*** Opening SOURCE DATA ***

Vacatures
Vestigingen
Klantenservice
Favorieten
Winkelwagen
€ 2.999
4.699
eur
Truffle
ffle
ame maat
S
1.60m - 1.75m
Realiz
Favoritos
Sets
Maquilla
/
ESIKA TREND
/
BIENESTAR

*** Closing SOURCE DATA ***
*** Opening SOURCE DATA ***

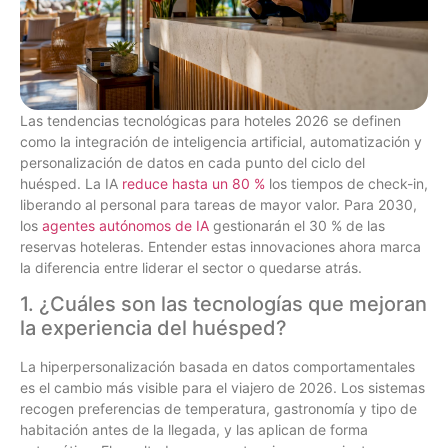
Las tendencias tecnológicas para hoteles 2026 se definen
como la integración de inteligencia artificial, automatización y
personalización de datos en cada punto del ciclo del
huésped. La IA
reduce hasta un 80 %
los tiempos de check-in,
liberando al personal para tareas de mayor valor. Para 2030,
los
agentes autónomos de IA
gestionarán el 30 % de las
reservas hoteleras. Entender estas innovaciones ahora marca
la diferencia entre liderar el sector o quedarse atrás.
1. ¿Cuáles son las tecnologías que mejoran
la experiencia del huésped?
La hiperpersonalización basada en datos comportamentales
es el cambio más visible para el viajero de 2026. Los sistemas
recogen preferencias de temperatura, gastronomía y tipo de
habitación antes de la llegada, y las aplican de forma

*** Closing SOURCE DATA ***

PROBLEM STATEMENT - Print exactly the lines above from the one with "reduce hasta un 80 %" to the one with "habitación antes de", including both.

WRITTEN SOLUTION -
reduce hasta un 80 %
los tiempos de check-in,
liberando al personal para tareas de mayor valor. Para 2030,
los
agentes autónomos de IA
gestionarán el 30 % de las
reservas hoteleras. Entender estas innovaciones ahora marca
la diferencia entre liderar el sector o quedarse atrás.
1. ¿Cuáles son las tecnologías que mejoran
la experiencia del huésped?
La hiperpersonalización basada en datos comportamentales
es el cambio más visible para el viajero de 2026. Los sistemas
recogen preferencias de temperatura, gastronomía y tipo de
habitación antes de la llegada, y las aplican de forma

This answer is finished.